Shifting the outlook from high production goals to increased farm profit has changed the outcomes for Michael Ferguson, co-founder of Collective Impact and a fourth-generation farmer near Melfort, Sask.
Ferguson has been using methods such as cover crops and intercrops while moving away from high fertility inputs since 2019.
He applied more fertility when he took over the farm in 2014, but four years later, he wasn’t seeing much response.
To test his alternative ideas, he created agronomic data maps for a field with marginal land and a creek running through it to identify the land differences.
Crop production margins continue to tighten with higher input costs and low grain prices. Producers have to look at their books and consider all options.
“We kind of took this area out of production because it was always poor, never yielded good,” he said at the recent AgriGather event in Blaine Lake, Sask.
“If you seeded a canola crop, it would come up beautifully, nice and small, but then basically, kind of in July, just run out of steam.”
It was a bit of a mystery whether it was compaction or salinity, so he wanted to farm the area differently.
They shifted away from high fertility, updated the drill to variable-rate to use zone maps and pulled the wool over his father’s eyes.
Ferguson is the gofer on the farm, picking up and ordering seed and fertilizer and filling the tanks.

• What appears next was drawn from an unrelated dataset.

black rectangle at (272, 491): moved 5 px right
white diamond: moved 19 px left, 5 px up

In spring 2019, while he was filling with anhydrous and his father visited with the driver, he set things in action.
“I got these maps made, and I stuck it into the monitor. He didn’t know it was going on. And so, then we’re filling up, and he’s talking to the anhydrous guy, about this and about that, and I’m there putting a bag of cover crop seed in our saddle tank.”
It wasn’t until the neighbours started to talk about sunflowers growing in the crop late in the summer that Ferguson fessed up.

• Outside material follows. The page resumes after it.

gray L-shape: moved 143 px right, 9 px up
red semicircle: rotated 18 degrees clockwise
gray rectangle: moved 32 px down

The other factor was the rising cost of inputs starting in 2018. When he was in the combine that fall, his mind was racing as he calculated costs and profits per acre.

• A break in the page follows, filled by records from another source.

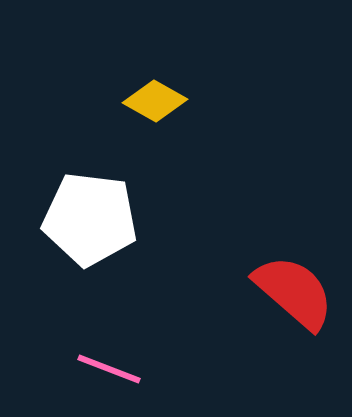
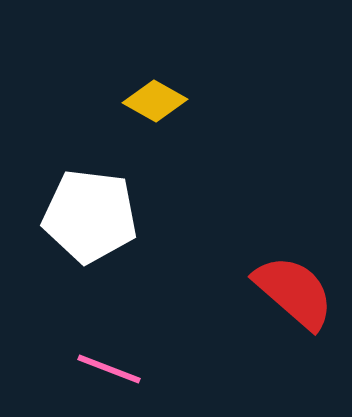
white pentagon: moved 3 px up
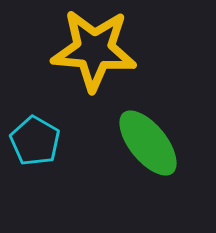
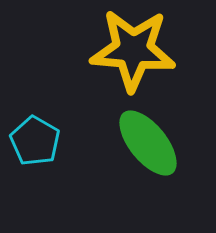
yellow star: moved 39 px right
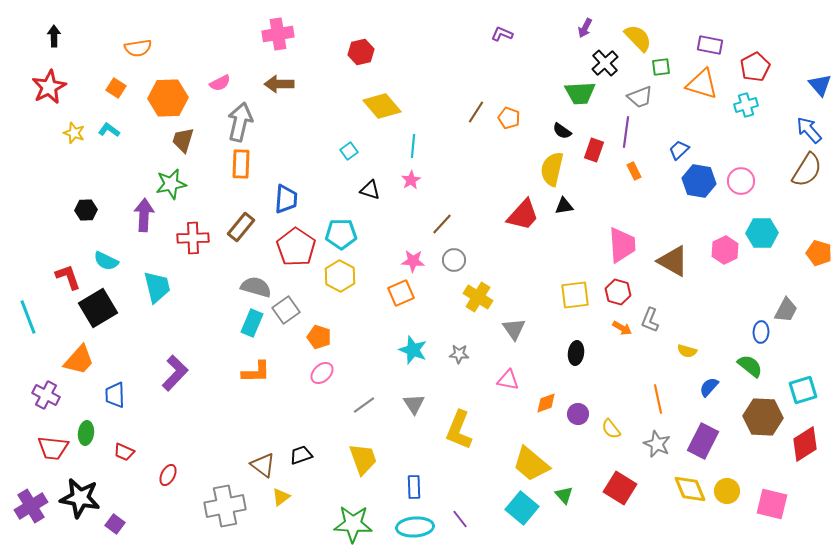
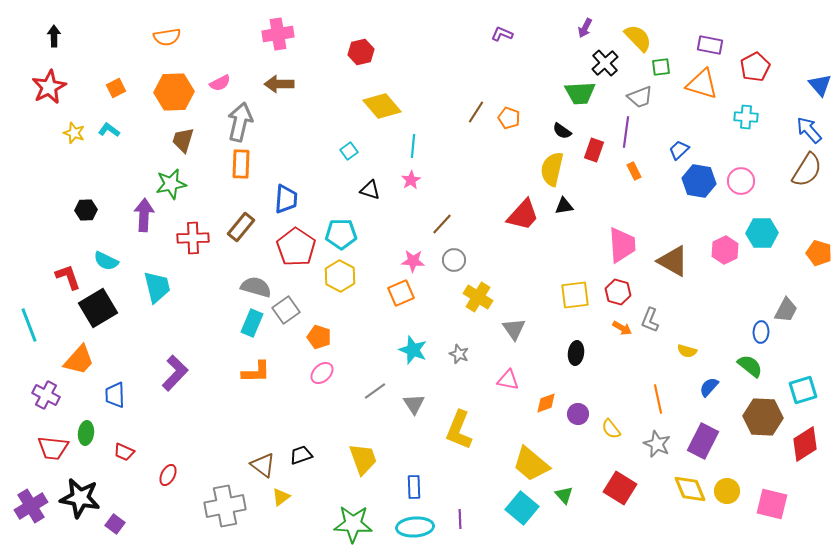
orange semicircle at (138, 48): moved 29 px right, 11 px up
orange square at (116, 88): rotated 30 degrees clockwise
orange hexagon at (168, 98): moved 6 px right, 6 px up
cyan cross at (746, 105): moved 12 px down; rotated 20 degrees clockwise
cyan line at (28, 317): moved 1 px right, 8 px down
gray star at (459, 354): rotated 18 degrees clockwise
gray line at (364, 405): moved 11 px right, 14 px up
purple line at (460, 519): rotated 36 degrees clockwise
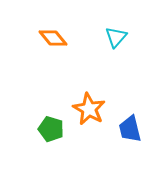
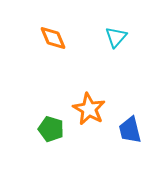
orange diamond: rotated 16 degrees clockwise
blue trapezoid: moved 1 px down
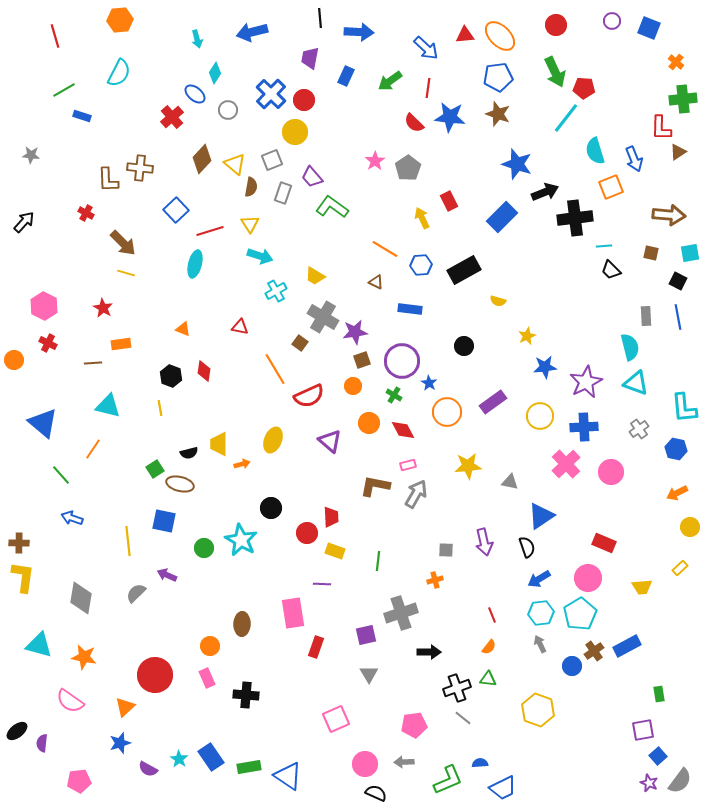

“I said, ‘I’m not making money. I’m just buying a crop.’”
After two years with a cover crop, he started to see the difference. In 2021, the farm made the most money in the poorest acres of that field because they had cut back on the fertilizer and didn’t spray on those areas. He also saw a more even yield across the field.
And when soil testing, they learned that the cover-cropped field contained an additional two inches of moisture compared to a field 50 metres away with a traditional canola-wheat rotation.
In 2024, Ferguson ran another experiment: full-season cover with the integration of cattle.
He partnered with a local cattle producer and seeded the field to a mix of oats, faba beans and fall triticale with an under-seeded cover crop. Some of it was cut and baled as silage, while other parts were grazed.
The first year was a success and they decided to partner again in 2025, although they did sit down to discuss what went well, what didn’t and each other’s priorities so they could plan better for the next year.
“It was tough to see that grain land taken out,” he said.
“But for me, ultimately, it was, ‘how do I get animal impact on the land? How do I get that nutrient cycling? How do I get diversity? But how do I also generate some revenue to go with it?’ ”
He said he’s already seeing some of the benefits of the animals on the land with increased organic matter, more earthworms and better water infiltration.
With this spring’s warm weather, there is no standing water on his field, even though the neighbouring ones have quite a bit.
Ferguson’s goal is to be as efficient as possible for each zone of the field, which will require different methods because every piece of dirt is different.
He also said he isn’t just trying to do something new to see how it works, because that’s not a luxury farmers have. It’s about paying the bills.
He gave the example of pea-oat intercrop, which is his “favourite intercrop,” even though people ask why.
“Well, I’m not that smart,” he said.
“But if we get lots of rain, the oats do really good. If it’s dry, the peas do really good. So, no matter the weather, I’m going to get 85 per cent of a crop.”
Peas can drop their bushels significantly with just a few inches of rain, leaving little to nothing for profit. Ferguson said that in their area, crop insurance on peas isn’t great, so this is a better choice for risk management.
Since adopting alternative cropping practices, the farm has found its “sweet spot.” Ferguson’s fertilizer costs in 2025 were the same as in 2020, despite increased costs, and his yields have remained steady.
However, compared to their area averages, his yields are eight per cent behind, although Ferguson doesn’t see it as a negative.
“I have a friend that pays 36 bucks an acre for canola coverage today, and we have the exact same yield,” he said.
“My premium compared to the average is 38 per cent lower than the average for our risk zone. So for me, when I start talking about, how do I make money, I’m saving money there.”